> EXTRACT:

----

Okay, so I, you know, watched the original version, like I said, I've seen this movie before,
I watched the original version with the subtitles. I also watched Ghost in the Shell 2.0, which is the 2008 re-release
remaster which I had never seen. Heather, have you seen this?
Yes. It's mostly inoffensive except for a few
sequences, most notably the opening sequence which has been redone inexplicably in 3D CG.
Sucks.
It looks like shit.
And it's a real bummer, because some of the stuff
is just like the full screen UI elements,
like the maps and the GPS and shit.
They just sort of show it.
They've redone that, remastered that, upres.
It's unnecessary, but it's like fine, whatever. But then when you watch, you know,
Kusanagi's famous dive off of the skyscraper,
and it's like a sub-Final Fantasy
spirits within character model, it's like,
what are we doing here?
It sucks.
Yeah.
It sucks.
Looks real bad.
I rewatched this in the original release,
25th anniversary edition, and yeah,
it completely holds up, the animation is breathtaking.
There are a few shots in this movie that are iconic to me
in a way that like, there's a shot where a double-decker bus
is turning a corner, and it's in the rain in Newport City and it's it's stunning it's stunning
it is it is like a I don't know probably a 70 frame piece of art where each
individual frame is a masterpiece.
Speaking of a little trivia, a little side note, in 1997, I was at Anime Expo.
My parents dropped me off at Anime Expo here in Los Angeles,
which was in the basement of a,
like a Hilton or something or a Marriott.
Wow, times have changed.
Now it takes over the LA Convention Center and sells out.
And I entered a raffle because, you know, I'm like.
Why not?
Why not?
I'll enter a raffle, paid a buck, entered a raffle
and won, and what I got was a piece of cell animation
from Ghost in the Shell.
Wow. That's cool.
It is from the finale of the film when Kusanagi is a child from Ghost in the Shell. Wow. That's cool.
It is from the finale of the film
when Kusanagi is a child and sitting in the chair.
Wow.
And I can't believe that I have it and that it was free.
So the most disturbing image from the film.

----

> WHAT YOU NEED TO DO:
a - Revise the Ghost in the Shell transcript from "And it's a real" to "of show it.", changing "bummer" to "letdown".
b - Answer these questions about the Ghost in the Shell transcript:
(i) In what year was Ghost in the Shell 2.0 re-released?
(ii) In what year was the speaker at Anime Expo?
(iii) How much did the speaker pay to enter the raffle?

----

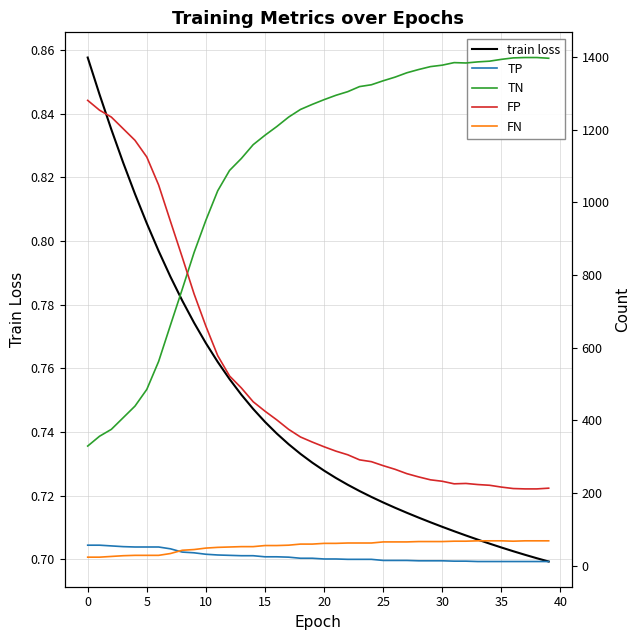

How many values in the FP series are below 340?

20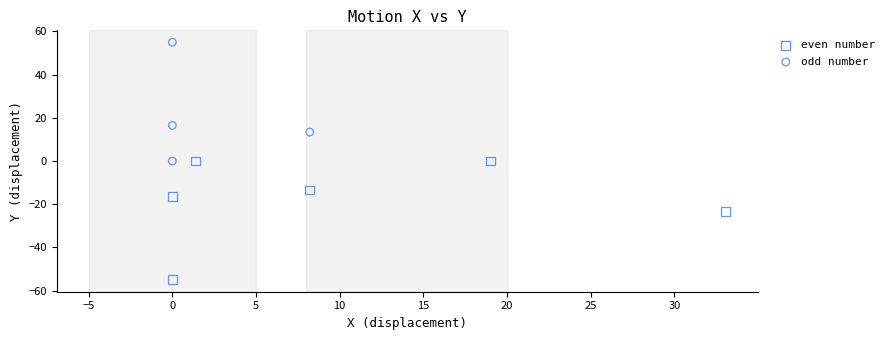

Which series reaches the minimum Y coordinate?

even number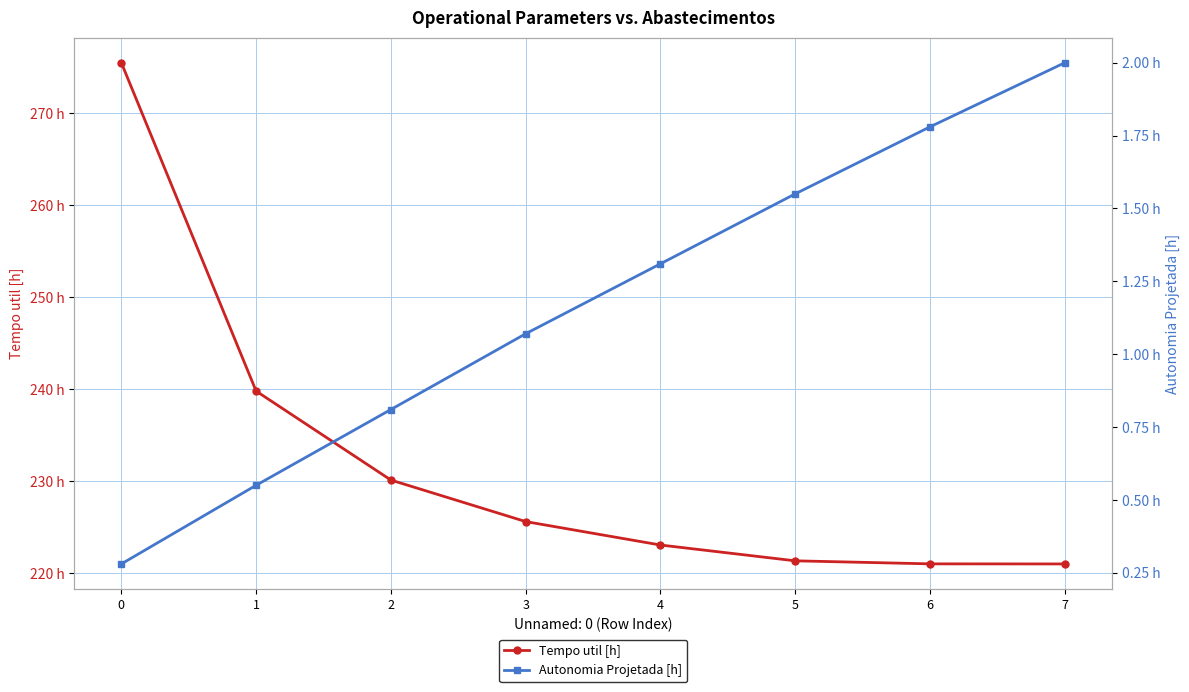

What is the difference between the highest and lowest values at 2?

229.3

----

> RESPONSES TO THE EXERCISE:
a -
And it's a real letdown, because some of the stuff
is just like the full screen UI elements,
like the maps and the GPS and shit.
They just sort of show it.

b -
(i) 2008
(ii) 1997
(iii) A buck